This paper presents a comparative study using the first-order formula (also called “sandwich”) and the multivariate sampling methodologies for propagating uncertainty in the resolved resonance region. A distinctive aspect of this work is the generation of random cross sections by sampling Resonance Parameters (RPs) taking in consideration their correlations provided in nuclear data libraries via the Resonance Parameter Covariance Matrix (RPCM). SCOOBY (Sampling COvariance OBservatorY), a newly developed sampling tool, is presented in this paper. This tool relies on the GAIA-2 nuclear data processing code to read and correct the RPCM and generate random cross sections.
The study compares the sandwich method that relies on sensitivity coefficients and covariance matrices, with the sampling method, which involves numerous Monte Carlo simulations with random cross sections. The comparison is tested on an ICSBEP benchmark, PU-MET-MIXED-002, chosen for its sensitivity to 239Pu cross sections. The results indicate that both methods quantify similar uncertainties, confirming the reliability of both the SCOOBY module and the GAIA-2 code.
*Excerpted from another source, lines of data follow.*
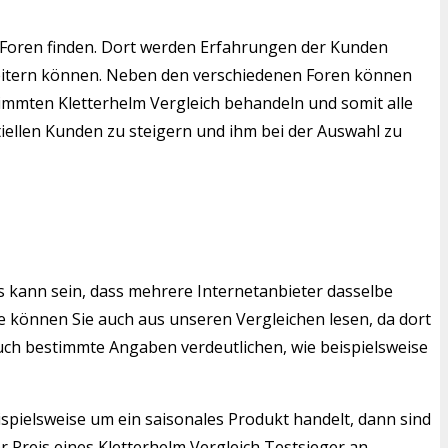
 Foren finden. Dort werden Erfahrungen der Kunden
rweitern können. Neben den verschiedenen Foren können
stimmten Kletterhelm Vergleich behandeln und somit alle
tiellen Kunden zu steigern und ihm bei der Auswahl zu
s kann sein, dass mehrere Internetanbieter dasselbe
 können Sie auch aus unseren Vergleichen lesen, da dort
auch bestimmte Angaben verdeutlichen, wie beispielsweise
ispielsweise um ein saisonales Produkt handelt, dann sind
 Preis eines Kletterhelm Vergleich Testsieger an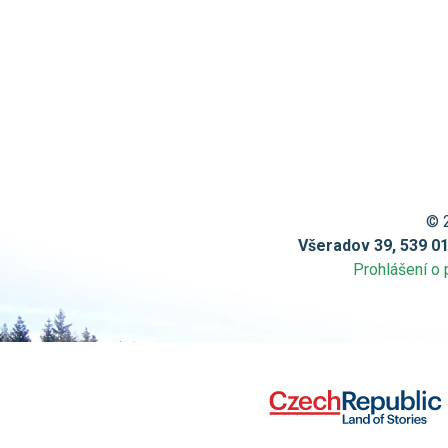
© 
Všeradov 39, 539 0
Prohlášení o 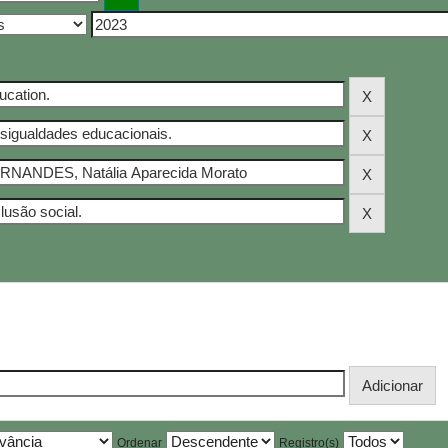
Ordenar
Registro(s)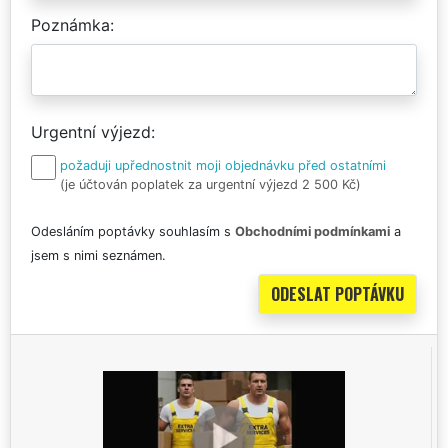
Poznámka
Urgentní výjezd
požaduji upřednostnit moji objednávku před ostatními
(je účtován poplatek za urgentní výjezd 2 500 Kč)
Odesláním poptávky souhlasím s
Obchodními podmínkami
a
jsem s nimi seznámen.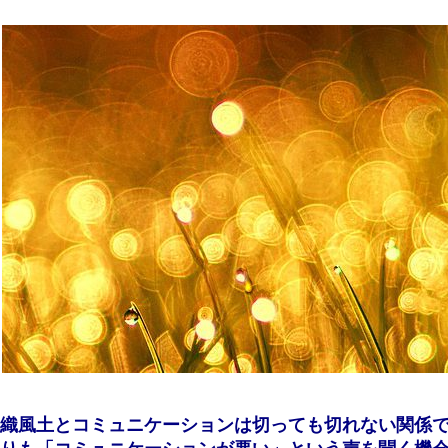
織風土とコミュニケーションは切っても切れない関係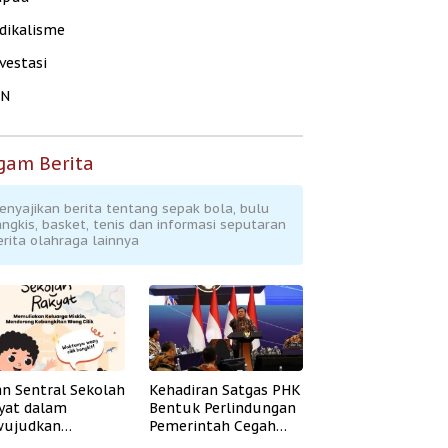
dikalisme
vestasi
KN
gam Berita
enyajikan berita tentang sepak bola, bulu
angkis, basket, tenis dan informasi seputaran
erita olahraga lainnya
an Sentral Sekolah
Kehadiran Satgas PHK
yat dalam
Bentuk Perlindungan
ujudkan
Pemerintah Cegah
idikan Inklusif
Badai PHK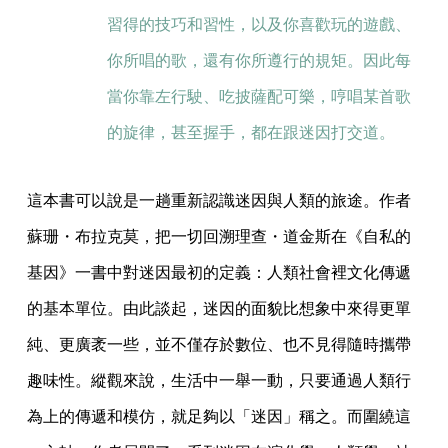
習得的技巧和習性，以及你喜歡玩的遊戲、
你所唱的歌，還有你所遵行的規矩。因此每
當你靠左行駛、吃披薩配可樂，哼唱某首歌
的旋律，甚至握手，都在跟迷因打交道。
這本書可以說是一趟重新認識迷因與人類的旅途。作者
蘇珊・布拉克莫，把一切回溯理查・道金斯在《自私的
基因》一書中對迷因最初的定義：人類社會裡文化傳遞
的基本單位。由此談起，迷因的面貌比想象中來得更單
純、更廣袤一些，並不僅存於數位、也不見得隨時攜帶
趣味性。縱觀來說，生活中一舉一動，只要通過人類行
為上的傳遞和模仿，就足夠以「迷因」稱之。而圍繞這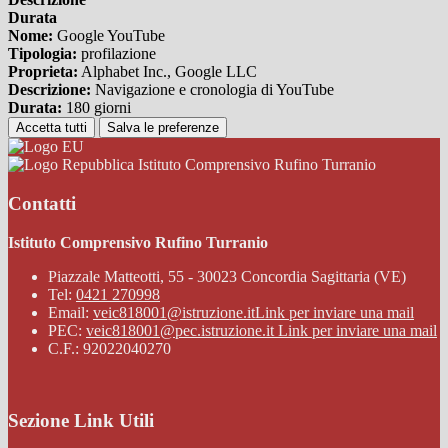
Durata
Nome:
Google YouTube
Tipologia:
profilazione
Proprieta:
Alphabet Inc., Google LLC
Descrizione:
Navigazione e cronologia di YouTube
Durata:
180 giorni
Accetta tutti
Salva le preferenze
Istituto Comprensivo Rufino Turranio
Contatti
Istituto Comprensivo Rufino Turranio
Piazzale Matteotti, 55 - 30023 Concordia Sagittaria (VE)
Tel:
0421 270998
Email:
veic818001@istruzione.it
Link per inviare una mail
PEC:
veic818001@pec.istruzione.it
Link per inviare una mail
C.F.: 92022040270
Sezione Link Utili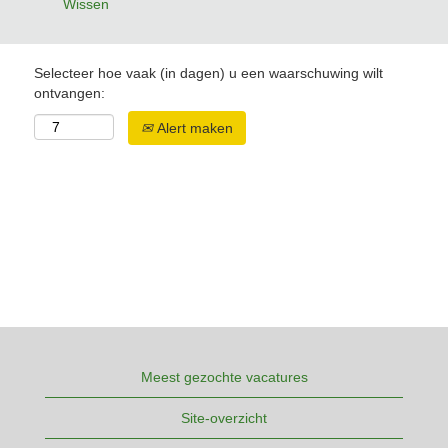
Wissen
Selecteer hoe vaak (in dagen) u een waarschuwing wilt
ontvangen:
Alert maken
Meest gezochte vacatures
Site-overzicht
By using the PU-MET-MIXED-002 benchmark and sampling 239Pu resonance parameters, this work demonstrates the effectiveness of these methodologies in estimating uncertainty in criticality safety calculations. The findings highlight the robustness of these approaches in uncertainty propagation, suggesting the need for further research on additional benchmarks and expanded uncertainty propagation studies.